### [Extract to read]
Rampage: The Hillside Strangler Murders is a 2006 American direct-to-video crime thriller about the Hillside Strangler murders. The film featured Brittany Daniel, Lake Bell and Michelle Borth, with Tomas Arana and Clifton Collins Jr. playing the killers Angelo Buono and Kenneth Bianchi, respectively. It was directed by Chris Fisher.

Plot
Kenneth Bianchi, one of the two serial rapists and killers (along with his cousin Angelo Buono) who terrorized the Los Angeles area in the late 1970s, is giving police station interviews to psychiatrist Dr. Samantha Stone who has disquieting lifestyle issues of her own. It falls to her to delve into the details of the case to determine the veracity of Bianchi's claims of multiple personality disorder, but in so doing, she is forced to relive the horrific crimes, one of which occurs at her very doorstep.

### [Raw data]
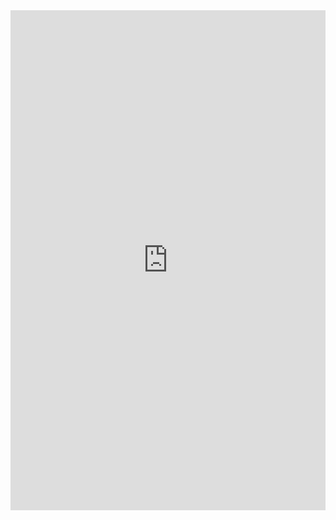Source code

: <iframe class="repl" width="100%" height="800px" frameborder="0" src="https://repl.it/@azablan/printAverageGrade?lite=true"></iframe>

### [Tasks]
1/ Answer these questions about the text on the film Rampage: The Hillside Strangler Murders.
(a) Who directed the film?
(b) Which actor played Kenneth Bianchi?
(c) What condition does Bianchi claim to have?
2/ Write the next part of the text on the film Rampage: The Hillside Strangler Murders, starting after its last sentence.

### [Responses for each task]
1/
(a) Chris Fisher
(b) Clifton Collins Jr.
(c) Multiple personality disorder

2/
Cast
 Brittany Daniel as Dr. Samantha Stone, Psychiatrist
 Lake Bell as Jillian Dunne
 Michelle Borth as Nicole
 Tomas Arana as Angelo Buono
 Clifton Collins Jr. as Kenneth Bianchi
 Joleigh Fioravanti (credited as Joleigh Pulsonetti) as Tanya 
 Bret Roberts as Jack 
 Mike Hagerty as Detective Smith
 Mikal Kartvedt as Swat Officer
 Eddie Jemison as Kantor 
 Stephen R. Hudis as Swat Captain

Production
Started production in 2004 but was held back. The role of Jack was specifically written for Bret Roberts. Vincent Pastore was offered the part of Angelo Buono. When he had to decline, Tomas Arana got the part. Claire Forlani was also considered for the part of Samantha Stone.

Directed primarily with a hand-held camera by Chris Fisher. Filming took place in Valencia, California and was Shot in only 15 days.

Reception
The film received negative reviews. On IMDb, it holds an average score of 4.2/10, with the critical consensus being that the script and acting were melodramatic and that it wasn't scary enough to be a thriller.

See also
The Hillside Strangler (film)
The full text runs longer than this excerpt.